§ **Task objective**:
Copy word for word the lines of the items below that begin with the line containing "Reference sample: 8.55" and continue to the end of the items.

-- Start Records for this task --

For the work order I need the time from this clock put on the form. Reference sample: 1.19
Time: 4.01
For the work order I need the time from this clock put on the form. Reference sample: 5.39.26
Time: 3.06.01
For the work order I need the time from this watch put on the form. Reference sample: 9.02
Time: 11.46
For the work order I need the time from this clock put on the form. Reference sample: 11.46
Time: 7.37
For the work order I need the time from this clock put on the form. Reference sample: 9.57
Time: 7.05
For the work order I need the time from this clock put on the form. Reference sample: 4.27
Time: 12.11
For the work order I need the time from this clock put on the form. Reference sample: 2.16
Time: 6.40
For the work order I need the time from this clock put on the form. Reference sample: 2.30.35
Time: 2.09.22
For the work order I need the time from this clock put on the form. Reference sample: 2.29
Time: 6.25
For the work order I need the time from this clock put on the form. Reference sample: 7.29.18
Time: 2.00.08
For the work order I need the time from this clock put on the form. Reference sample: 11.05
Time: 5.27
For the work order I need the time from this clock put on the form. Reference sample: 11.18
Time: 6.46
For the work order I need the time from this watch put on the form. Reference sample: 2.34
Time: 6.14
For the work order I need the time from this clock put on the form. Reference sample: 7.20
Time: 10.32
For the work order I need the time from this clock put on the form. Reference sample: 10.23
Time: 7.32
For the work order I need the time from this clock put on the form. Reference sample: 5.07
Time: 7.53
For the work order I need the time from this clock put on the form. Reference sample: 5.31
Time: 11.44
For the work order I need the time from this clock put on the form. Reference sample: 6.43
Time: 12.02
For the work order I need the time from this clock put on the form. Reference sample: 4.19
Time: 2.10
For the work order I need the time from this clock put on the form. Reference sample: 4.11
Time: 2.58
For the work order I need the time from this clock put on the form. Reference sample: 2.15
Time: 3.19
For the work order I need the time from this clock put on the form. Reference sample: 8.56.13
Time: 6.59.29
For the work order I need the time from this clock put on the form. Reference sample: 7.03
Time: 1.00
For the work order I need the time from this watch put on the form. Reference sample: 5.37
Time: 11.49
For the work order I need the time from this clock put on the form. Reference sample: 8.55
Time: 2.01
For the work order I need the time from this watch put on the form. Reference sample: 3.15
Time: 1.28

-- End Records for this task --

§ **Task result**:
For the work order I need the time from this clock put on the form. Reference sample: 8.55
Time: 2.01
For the work order I need the time from this watch put on the form. Reference sample: 3.15
Time: 1.28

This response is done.